Gradient Ventures-backed Shypyard aims to ‘raise the sales’ for DTC merchants

Fundings and Exits

Shypyard, a startup developing business planning products and services for brands and direct-to-consumer merchants, closed on $3 million in seed funding.

The round was led by Gradient Ventures with participation from Liquid 2 Ventures, Position Ventures and a group of angel investors that includes current and former executives and founders at Shopify, BigCommerce and SnapCommerce.

Dan Li founded the company in 2021 with Samping Chuang while working at LinkedIn. His younger sister wanted to start an e-commerce business to sell jewelry, but didn’t know how to do it. Li went to business school, and as he learned more about the e-commerce market from that and speaking with others, he found his sister’s problem was shared.

Tapping into Chuang’s expertise working at a large Shopify agency in Japan, they started Shypyard to build supply chain planning tools, including inventory, supply, demand and replenishment, to grow brands so they reduce the number of consistent stock-outs, inventory tying up cash and difficulty in predicting and forecasting what inventory to have on hand.

“This kind of planning is a daunting and unfamiliar task, but very impactful to the health of the business,” Li told TechCrunch. “It’s like taxes — it is annoying to do by hand, but affects your life if you don’t do it.”

Li explained that many of the similar supply chain analytics and intelligence companies, like Anaplan, have sophisticated tooling for larger companies, but are not as accessible to entrepreneurs and small businesses.

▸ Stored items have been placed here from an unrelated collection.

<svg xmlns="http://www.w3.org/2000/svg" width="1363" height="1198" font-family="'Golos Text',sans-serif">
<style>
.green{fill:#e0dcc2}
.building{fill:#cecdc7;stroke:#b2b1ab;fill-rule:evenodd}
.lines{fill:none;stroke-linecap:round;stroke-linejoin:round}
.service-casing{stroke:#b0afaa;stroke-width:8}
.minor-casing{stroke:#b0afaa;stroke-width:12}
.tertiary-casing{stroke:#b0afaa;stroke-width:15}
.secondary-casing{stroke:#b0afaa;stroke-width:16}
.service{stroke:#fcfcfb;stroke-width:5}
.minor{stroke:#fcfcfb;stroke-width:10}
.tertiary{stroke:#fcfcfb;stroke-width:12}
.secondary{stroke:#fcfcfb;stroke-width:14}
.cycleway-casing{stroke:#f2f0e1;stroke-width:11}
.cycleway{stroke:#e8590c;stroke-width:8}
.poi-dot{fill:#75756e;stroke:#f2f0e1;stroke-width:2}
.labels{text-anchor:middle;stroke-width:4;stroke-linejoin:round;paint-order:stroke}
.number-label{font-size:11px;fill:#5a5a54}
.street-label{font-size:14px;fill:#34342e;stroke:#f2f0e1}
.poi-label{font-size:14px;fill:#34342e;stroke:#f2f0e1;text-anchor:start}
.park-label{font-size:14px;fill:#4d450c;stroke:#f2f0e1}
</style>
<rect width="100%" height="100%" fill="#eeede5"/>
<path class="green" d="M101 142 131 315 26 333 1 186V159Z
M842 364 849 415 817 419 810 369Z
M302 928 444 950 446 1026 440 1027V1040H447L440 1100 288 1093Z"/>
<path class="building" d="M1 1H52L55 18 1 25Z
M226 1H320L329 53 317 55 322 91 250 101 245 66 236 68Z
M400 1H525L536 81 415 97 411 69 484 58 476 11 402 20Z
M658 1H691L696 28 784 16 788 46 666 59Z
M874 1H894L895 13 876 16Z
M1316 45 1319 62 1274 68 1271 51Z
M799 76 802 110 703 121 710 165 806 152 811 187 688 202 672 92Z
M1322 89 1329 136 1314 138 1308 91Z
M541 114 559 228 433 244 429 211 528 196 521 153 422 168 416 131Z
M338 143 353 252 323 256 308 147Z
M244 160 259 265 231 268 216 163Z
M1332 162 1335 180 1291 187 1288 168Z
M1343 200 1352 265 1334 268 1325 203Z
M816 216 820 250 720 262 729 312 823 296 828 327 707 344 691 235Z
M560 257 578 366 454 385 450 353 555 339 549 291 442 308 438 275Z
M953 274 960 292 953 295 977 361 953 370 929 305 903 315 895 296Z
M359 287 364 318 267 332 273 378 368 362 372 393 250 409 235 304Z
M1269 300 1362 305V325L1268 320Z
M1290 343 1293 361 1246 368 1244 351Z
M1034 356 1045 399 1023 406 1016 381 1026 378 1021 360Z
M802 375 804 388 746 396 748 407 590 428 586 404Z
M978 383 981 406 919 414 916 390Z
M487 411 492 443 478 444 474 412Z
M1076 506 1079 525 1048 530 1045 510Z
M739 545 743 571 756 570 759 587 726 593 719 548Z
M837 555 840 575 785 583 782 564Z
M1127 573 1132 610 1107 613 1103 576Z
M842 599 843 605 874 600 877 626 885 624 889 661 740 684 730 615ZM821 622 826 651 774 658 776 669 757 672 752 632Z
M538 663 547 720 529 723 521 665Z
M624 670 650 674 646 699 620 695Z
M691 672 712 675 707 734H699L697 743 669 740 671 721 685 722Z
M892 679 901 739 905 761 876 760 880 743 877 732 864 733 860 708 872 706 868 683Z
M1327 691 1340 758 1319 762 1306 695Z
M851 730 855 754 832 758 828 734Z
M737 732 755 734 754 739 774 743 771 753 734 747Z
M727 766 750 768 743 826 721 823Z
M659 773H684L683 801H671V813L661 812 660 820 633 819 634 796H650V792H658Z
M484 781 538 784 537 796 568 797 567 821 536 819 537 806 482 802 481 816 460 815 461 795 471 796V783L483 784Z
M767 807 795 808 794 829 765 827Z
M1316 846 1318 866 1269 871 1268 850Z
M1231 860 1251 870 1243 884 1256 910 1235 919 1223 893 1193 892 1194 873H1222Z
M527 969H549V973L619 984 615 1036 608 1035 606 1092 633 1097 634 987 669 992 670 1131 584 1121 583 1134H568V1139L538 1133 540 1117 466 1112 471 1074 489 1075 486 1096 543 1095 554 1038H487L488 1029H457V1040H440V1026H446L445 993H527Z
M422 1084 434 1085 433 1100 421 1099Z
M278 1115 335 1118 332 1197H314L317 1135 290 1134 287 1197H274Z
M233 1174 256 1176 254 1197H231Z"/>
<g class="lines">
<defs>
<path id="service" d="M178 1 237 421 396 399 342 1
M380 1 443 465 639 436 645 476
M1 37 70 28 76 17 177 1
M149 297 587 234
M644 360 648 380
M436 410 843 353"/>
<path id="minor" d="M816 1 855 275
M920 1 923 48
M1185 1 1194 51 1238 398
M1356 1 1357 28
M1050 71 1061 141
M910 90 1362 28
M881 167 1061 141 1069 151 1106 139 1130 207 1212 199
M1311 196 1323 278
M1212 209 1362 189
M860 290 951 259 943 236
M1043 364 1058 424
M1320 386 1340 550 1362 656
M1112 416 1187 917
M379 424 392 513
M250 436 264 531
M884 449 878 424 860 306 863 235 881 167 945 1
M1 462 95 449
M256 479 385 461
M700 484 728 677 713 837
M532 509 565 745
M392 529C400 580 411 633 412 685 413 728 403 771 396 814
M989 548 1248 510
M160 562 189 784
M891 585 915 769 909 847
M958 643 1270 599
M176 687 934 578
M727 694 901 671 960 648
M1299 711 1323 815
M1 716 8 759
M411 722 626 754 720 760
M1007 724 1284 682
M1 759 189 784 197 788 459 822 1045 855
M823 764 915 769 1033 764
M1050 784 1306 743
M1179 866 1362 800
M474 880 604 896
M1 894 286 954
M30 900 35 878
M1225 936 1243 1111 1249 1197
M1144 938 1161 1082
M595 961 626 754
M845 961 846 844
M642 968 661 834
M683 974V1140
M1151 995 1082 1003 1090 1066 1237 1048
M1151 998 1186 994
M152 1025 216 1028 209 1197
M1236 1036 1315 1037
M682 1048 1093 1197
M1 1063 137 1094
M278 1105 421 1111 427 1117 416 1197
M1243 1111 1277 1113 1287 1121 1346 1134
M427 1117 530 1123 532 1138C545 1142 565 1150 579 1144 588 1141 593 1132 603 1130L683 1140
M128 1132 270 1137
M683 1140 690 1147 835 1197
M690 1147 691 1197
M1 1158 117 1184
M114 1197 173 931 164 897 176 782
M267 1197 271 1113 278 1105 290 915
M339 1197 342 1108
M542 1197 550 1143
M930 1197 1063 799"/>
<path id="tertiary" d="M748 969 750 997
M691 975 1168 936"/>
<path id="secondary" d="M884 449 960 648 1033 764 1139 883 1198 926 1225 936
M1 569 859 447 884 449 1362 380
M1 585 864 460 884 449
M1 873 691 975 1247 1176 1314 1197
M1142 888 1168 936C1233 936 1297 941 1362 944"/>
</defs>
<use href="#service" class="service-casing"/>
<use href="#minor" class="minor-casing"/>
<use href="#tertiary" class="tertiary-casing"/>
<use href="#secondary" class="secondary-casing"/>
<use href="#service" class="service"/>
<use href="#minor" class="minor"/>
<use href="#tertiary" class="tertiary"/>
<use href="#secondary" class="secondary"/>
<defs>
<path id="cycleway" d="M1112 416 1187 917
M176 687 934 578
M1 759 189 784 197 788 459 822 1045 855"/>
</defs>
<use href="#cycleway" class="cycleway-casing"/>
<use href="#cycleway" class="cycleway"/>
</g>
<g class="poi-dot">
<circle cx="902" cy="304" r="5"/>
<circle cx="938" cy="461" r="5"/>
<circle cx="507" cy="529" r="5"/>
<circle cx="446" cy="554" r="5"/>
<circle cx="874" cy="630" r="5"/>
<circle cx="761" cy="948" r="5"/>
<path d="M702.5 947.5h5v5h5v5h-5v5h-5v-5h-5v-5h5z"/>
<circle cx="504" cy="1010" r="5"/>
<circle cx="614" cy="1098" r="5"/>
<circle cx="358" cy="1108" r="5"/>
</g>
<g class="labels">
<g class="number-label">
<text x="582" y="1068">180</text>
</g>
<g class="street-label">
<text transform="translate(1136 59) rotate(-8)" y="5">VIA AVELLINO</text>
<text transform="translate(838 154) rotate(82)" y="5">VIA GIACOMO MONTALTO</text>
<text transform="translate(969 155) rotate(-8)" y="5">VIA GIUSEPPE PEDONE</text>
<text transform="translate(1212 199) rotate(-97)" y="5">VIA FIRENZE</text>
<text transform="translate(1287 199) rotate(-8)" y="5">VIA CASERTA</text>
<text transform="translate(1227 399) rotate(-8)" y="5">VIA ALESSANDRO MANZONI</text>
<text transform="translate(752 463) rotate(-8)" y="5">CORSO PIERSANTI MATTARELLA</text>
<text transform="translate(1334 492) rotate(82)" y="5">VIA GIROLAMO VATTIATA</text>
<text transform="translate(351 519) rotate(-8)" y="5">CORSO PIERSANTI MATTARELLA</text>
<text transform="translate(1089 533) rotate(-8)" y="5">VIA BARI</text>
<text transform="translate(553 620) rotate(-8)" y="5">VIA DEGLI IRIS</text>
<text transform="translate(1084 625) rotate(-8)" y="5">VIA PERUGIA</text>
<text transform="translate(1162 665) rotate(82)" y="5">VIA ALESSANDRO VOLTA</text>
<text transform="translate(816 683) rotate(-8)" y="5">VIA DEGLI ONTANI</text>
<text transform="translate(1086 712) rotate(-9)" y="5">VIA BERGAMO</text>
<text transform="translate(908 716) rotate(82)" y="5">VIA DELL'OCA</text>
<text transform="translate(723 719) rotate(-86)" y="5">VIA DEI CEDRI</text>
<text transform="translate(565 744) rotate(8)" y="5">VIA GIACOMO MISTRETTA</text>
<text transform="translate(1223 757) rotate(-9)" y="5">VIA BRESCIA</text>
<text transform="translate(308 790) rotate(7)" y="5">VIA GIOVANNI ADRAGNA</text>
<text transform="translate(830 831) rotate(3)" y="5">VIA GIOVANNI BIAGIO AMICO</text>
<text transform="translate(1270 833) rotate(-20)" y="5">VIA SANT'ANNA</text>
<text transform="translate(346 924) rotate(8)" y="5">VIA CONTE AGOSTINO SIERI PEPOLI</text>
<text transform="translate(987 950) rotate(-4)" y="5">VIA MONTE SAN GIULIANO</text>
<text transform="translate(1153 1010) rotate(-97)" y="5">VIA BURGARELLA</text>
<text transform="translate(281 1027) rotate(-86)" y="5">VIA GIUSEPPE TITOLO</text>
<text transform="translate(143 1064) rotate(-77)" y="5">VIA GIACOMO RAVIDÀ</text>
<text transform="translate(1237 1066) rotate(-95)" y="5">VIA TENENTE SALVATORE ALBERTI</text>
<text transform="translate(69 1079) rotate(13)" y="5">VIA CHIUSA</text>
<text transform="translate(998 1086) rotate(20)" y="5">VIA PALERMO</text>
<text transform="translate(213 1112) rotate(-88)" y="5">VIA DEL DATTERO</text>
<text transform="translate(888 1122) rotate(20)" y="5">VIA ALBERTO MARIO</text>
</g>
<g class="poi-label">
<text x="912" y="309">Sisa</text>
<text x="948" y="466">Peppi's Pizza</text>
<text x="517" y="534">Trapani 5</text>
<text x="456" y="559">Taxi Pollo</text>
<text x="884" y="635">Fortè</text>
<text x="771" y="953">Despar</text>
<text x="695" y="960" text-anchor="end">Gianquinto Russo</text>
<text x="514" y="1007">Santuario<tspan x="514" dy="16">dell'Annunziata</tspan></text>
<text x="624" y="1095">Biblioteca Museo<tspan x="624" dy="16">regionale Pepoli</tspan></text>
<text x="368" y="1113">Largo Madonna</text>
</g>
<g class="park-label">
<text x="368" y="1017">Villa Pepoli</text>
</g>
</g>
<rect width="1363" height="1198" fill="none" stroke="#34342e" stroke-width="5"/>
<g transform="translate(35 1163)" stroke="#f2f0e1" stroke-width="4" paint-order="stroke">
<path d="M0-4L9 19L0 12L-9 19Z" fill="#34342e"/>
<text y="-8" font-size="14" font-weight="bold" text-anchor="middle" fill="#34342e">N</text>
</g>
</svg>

Those small businesses also don’t have the professional teams to implement the tools. By targeting that small merchant niche with easy and simple tools, Shypyard is “democratizing access to planning tools for entrepreneurs,” he added.

The company’s technology has been working with about a dozen pilot customers for eight months now and has a handful of paying customers. The new funding enables the company to hire additional employees, enhance product development, increase customer acquisition and scale its artificial intelligence and decision-making capabilities.

“With the current macro environment we are in, entrepreneurs are inspired to start something, but are now facing headwinds,” Li said. “We are helping them manage their in-stock rate so they don’t miss out on revenue opportunities, or during down times, help with cash flow.”

Inventory infrastructure continues to be a big attractor of venture capital. Last week, Ghost announced new funding for its marketplace approach to managing excessive inventory. They followed Syrup Tech, which raised $6.3 million in new funding for its predictive inventory recommendation platform, joining other similar companies, including Zippedi and Inventa.